◆ **Job item**:
Pictures are to be left out, and the rest of the records reproduced exactly.

◆ **Dataset entries**:
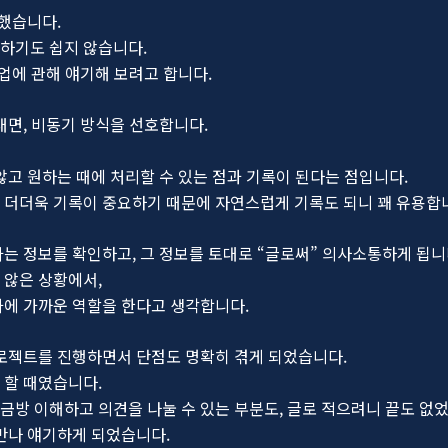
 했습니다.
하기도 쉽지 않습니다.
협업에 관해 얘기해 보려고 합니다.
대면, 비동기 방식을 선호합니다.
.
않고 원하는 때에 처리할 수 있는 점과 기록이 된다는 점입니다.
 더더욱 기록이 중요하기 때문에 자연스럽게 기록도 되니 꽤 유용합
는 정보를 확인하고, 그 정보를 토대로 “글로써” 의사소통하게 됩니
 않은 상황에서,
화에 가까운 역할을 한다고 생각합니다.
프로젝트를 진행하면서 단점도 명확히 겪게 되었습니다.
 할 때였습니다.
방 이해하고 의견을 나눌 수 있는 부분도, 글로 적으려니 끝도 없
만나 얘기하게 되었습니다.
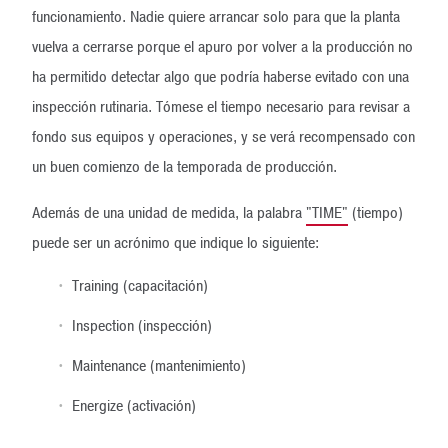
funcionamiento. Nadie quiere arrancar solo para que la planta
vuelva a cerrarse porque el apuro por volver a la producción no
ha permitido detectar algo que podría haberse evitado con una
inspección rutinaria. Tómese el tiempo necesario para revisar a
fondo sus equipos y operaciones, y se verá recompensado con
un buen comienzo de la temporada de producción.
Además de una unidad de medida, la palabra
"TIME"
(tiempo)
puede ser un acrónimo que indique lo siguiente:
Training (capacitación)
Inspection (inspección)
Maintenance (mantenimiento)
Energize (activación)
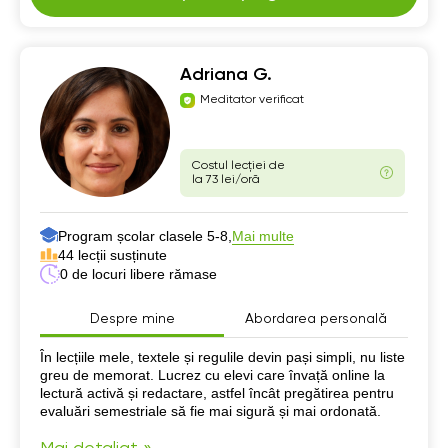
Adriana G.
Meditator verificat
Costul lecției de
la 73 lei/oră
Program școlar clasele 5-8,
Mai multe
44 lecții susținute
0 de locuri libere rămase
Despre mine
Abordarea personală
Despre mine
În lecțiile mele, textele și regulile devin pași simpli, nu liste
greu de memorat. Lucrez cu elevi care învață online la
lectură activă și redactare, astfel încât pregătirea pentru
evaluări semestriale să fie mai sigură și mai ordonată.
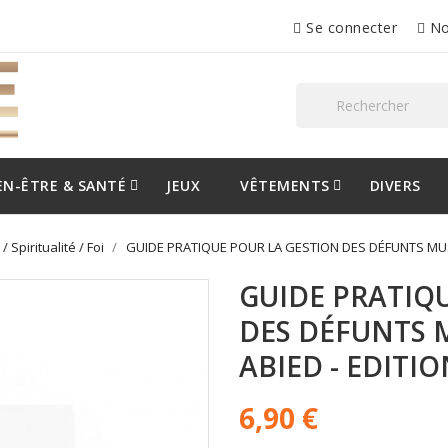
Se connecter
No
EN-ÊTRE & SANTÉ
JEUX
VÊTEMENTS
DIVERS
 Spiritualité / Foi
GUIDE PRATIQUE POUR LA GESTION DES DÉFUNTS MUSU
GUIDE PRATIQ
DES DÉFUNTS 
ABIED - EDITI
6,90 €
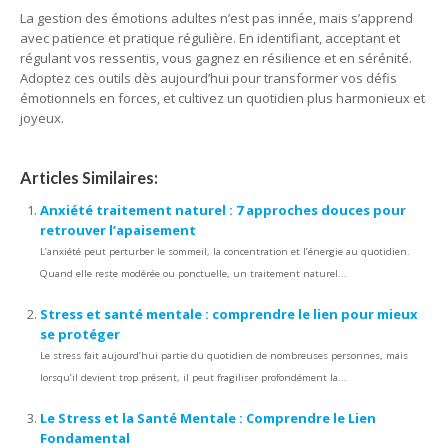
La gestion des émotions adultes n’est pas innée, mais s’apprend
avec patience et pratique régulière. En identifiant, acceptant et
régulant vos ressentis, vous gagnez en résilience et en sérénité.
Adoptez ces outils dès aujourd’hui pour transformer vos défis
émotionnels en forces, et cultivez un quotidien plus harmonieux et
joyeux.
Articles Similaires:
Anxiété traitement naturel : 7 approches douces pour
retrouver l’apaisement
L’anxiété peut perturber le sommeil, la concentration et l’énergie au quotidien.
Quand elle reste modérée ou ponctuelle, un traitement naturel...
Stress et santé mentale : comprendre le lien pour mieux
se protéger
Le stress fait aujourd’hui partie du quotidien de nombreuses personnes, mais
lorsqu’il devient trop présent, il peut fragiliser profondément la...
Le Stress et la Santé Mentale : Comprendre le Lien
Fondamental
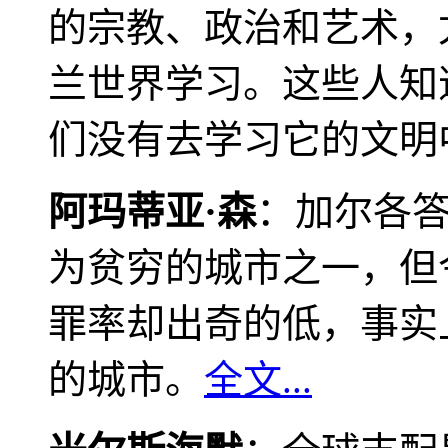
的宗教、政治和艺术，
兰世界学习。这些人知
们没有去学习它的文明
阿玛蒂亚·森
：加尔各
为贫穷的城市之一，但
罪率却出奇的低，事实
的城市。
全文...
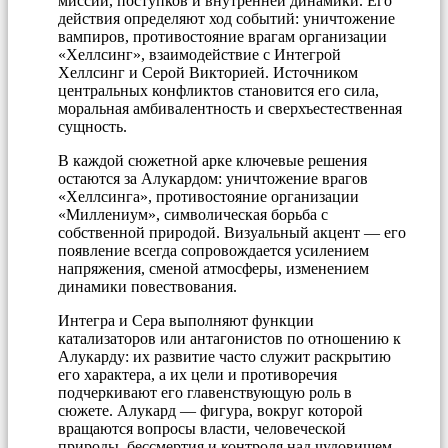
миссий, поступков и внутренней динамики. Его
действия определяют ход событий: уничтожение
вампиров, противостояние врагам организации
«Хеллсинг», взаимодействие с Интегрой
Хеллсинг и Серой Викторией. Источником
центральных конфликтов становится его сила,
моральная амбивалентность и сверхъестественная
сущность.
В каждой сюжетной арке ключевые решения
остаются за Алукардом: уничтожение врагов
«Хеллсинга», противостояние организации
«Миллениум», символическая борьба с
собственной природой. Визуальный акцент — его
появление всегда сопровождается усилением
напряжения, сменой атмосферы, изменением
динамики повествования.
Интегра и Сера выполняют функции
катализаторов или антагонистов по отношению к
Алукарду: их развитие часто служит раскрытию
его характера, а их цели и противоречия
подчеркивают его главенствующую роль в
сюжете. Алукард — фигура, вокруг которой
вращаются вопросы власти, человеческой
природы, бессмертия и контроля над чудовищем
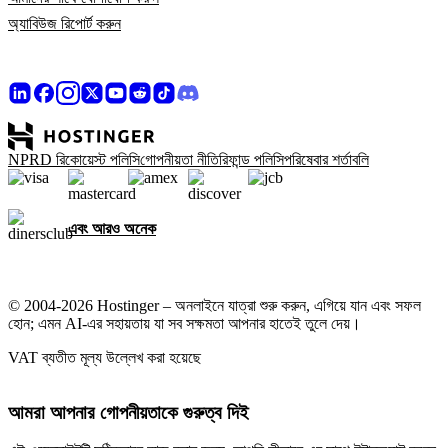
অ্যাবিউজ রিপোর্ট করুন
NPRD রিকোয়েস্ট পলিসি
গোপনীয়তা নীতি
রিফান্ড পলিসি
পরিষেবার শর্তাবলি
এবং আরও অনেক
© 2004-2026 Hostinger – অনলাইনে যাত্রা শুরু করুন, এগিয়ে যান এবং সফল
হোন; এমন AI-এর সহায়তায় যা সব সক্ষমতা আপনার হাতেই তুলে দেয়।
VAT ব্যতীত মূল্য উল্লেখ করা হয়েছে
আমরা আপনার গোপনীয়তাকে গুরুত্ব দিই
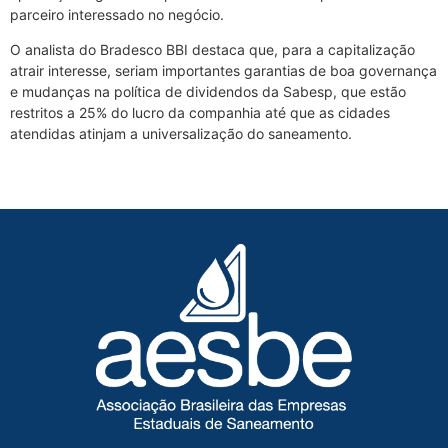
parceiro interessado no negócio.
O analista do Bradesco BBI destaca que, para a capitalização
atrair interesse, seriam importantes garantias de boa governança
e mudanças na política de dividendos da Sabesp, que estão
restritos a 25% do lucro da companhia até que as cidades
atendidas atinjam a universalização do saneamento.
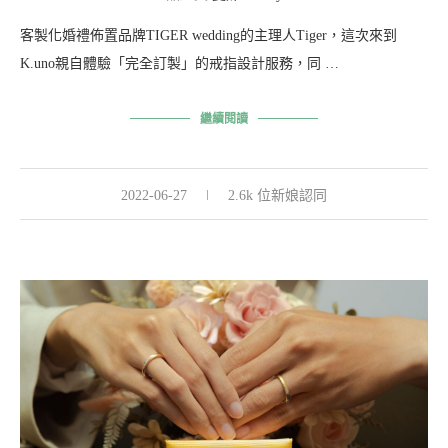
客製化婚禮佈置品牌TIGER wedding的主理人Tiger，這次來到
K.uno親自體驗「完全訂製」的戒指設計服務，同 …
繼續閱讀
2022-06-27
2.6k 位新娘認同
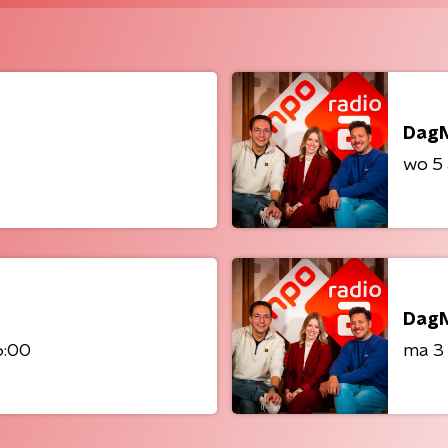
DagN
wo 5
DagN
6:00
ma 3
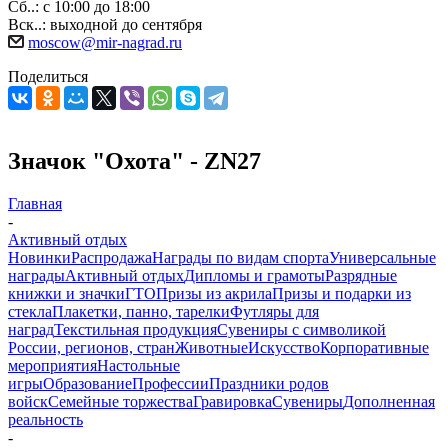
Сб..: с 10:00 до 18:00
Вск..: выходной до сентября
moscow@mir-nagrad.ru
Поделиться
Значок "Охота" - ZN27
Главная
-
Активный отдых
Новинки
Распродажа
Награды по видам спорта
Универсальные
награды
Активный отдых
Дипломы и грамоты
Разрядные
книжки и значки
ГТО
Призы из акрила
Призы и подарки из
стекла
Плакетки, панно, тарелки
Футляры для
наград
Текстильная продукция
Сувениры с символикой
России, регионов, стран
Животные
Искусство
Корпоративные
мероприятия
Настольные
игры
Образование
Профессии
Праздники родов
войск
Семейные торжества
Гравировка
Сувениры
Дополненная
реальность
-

◆ **Output for this exercise**:
 했습니다.
하기도 쉽지 않습니다.
협업에 관해 얘기해 보려고 합니다.
대면, 비동기 방식을 선호합니다.
.
않고 원하는 때에 처리할 수 있는 점과 기록이 된다는 점입니다.
 더더욱 기록이 중요하기 때문에 자연스럽게 기록도 되니 꽤 유용합
는 정보를 확인하고, 그 정보를 토대로 “글로써” 의사소통하게 됩니
 않은 상황에서,
화에 가까운 역할을 한다고 생각합니다.
프로젝트를 진행하면서 단점도 명확히 겪게 되었습니다.
 할 때였습니다.
방 이해하고 의견을 나눌 수 있는 부분도, 글로 적으려니 끝도 없
만나 얘기하게 되었습니다.
funcionamiento. Nadie quiere arrancar solo para que la planta
vuelva a cerrarse porque el apuro por volver a la producción no
ha permitido detectar algo que podría haberse evitado con una
inspección rutinaria. Tómese el tiempo necesario para revisar a
fondo sus equipos y operaciones, y se verá recompensado con
un buen comienzo de la temporada de producción.
Además de una unidad de medida, la palabra
"TIME"
(tiempo)
puede ser un acrónimo que indique lo siguiente:
Training (capacitación)
Inspection (inspección)
Maintenance (mantenimiento)
Energize (activación)
Adriana G.
Meditator verificat
Costul lecției de
la 73 lei/oră
Program școlar clasele 5-8,
Mai multe
44 lecții susținute
0 de locuri libere rămase
Despre mine
Abordarea personală
Despre mine
În lecțiile mele, textele și regulile devin pași simpli, nu liste
greu de memorat. Lucrez cu elevi care învață online la
lectură activă și redactare, astfel încât pregătirea pentru
evaluări semestriale să fie mai sigură și mai ordonată.
Se connecter
No
EN-ÊTRE & SANTÉ
JEUX
VÊTEMENTS
DIVERS
 Spiritualité / Foi
GUIDE PRATIQUE POUR LA GESTION DES DÉFUNTS MUSU
GUIDE PRATIQ
DES DÉFUNTS 
ABIED - EDITI
6,90 €
La gestion des émotions adultes n’est pas innée, mais s’apprend
avec patience et pratique régulière. En identifiant, acceptant et
régulant vos ressentis, vous gagnez en résilience et en sérénité.
Adoptez ces outils dès aujourd’hui pour transformer vos défis
émotionnels en forces, et cultivez un quotidien plus harmonieux et
joyeux.
Articles Similaires:
Anxiété traitement naturel : 7 approches douces pour
retrouver l’apaisement
L’anxiété peut perturber le sommeil, la concentration et l’énergie au quotidien.
Quand elle reste modérée ou ponctuelle, un traitement naturel...
Stress et santé mentale : comprendre le lien pour mieux
se protéger
Le stress fait aujourd’hui partie du quotidien de nombreuses personnes, mais
lorsqu’il devient trop présent, il peut fragiliser profondément la...
Le Stress et la Santé Mentale : Comprendre le Lien
Fondamental
的宗教、政治和艺术，
兰世界学习。这些人知
们没有去学习它的文明
阿玛蒂亚·森
：加尔各
为贫穷的城市之一，但
罪率却出奇的低，事实
的城市。
全文...
миссий, поступков и внутренней динамики. Его
действия определяют ход событий: уничтожение
вампиров, противостояние врагам организации
«Хеллсинг», взаимодействие с Интегрой
Хеллсинг и Серой Викторией. Источником
центральных конфликтов становится его сила,
моральная амбивалентность и сверхъестественная
сущность.
В каждой сюжетной арке ключевые решения
остаются за Алукардом: уничтожение врагов
«Хеллсинга», противостояние организации
«Миллениум», символическая борьба с
собственной природой. Визуальный акцент — его
появление всегда сопровождается усилением
напряжения, сменой атмосферы, изменением
динамики повествования.
Интегра и Сера выполняют функции
катализаторов или антагонистов по отношению к
Алукарду: их развитие часто служит раскрытию
его характера, а их цели и противоречия
подчеркивают его главенствующую роль в
сюжете. Алукард — фигура, вокруг которой
вращаются вопросы власти, человеческой
природы, бессмертия и контроля над чудовищем
অ্যাবিউজ রিপোর্ট করুন
NPRD রিকোয়েস্ট পলিসি
গোপনীয়তা নীতি
রিফান্ড পলিসি
পরিষেবার শর্তাবলি
এবং আরও অনেক
© 2004-2026 Hostinger – অনলাইনে যাত্রা শুরু করুন, এগিয়ে যান এবং সফল
হোন; এমন AI-এর সহায়তায় যা সব সক্ষমতা আপনার হাতেই তুলে দেয়।
VAT ব্যতীত মূল্য উল্লেখ করা হয়েছে
আমরা আপনার গোপনীয়তাকে গুরুত্ব দিই
parceiro interessado no negócio.
O analista do Bradesco BBI destaca que, para a capitalização
atrair interesse, seriam importantes garantias de boa governança
e mudanças na política de dividendos da Sabesp, que estão
restritos a 25% do lucro da companhia até que as cidades
atendidas atinjam a universalização do saneamento.
客製化婚禮佈置品牌TIGER wedding的主理人Tiger，這次來到
K.uno親自體驗「完全訂製」的戒指設計服務，同 …
繼續閱讀
2022-06-27
2.6k 位新娘認同
DagN
wo 5
DagN
6:00
ma 3
Сб..: с 10:00 до 18:00
Вск..: выходной до сентября
moscow@mir-nagrad.ru
Поделиться
Значок "Охота" - ZN27
Главная
-
Активный отдых
Новинки
Распродажа
Награды по видам спорта
Универсальные
награды
Активный отдых
Дипломы и грамоты
Разрядные
книжки и значки
ГТО
Призы из акрила
Призы и подарки из
стекла
Плакетки, панно, тарелки
Футляры для
наград
Текстильная продукция
Сувениры с символикой
России, регионов, стран
Животные
Искусство
Корпоративные
мероприятия
Настольные
игры
Образование
Профессии
Праздники родов
войск
Семейные торжества
Гравировка
Сувениры
Дополненная
реальность
-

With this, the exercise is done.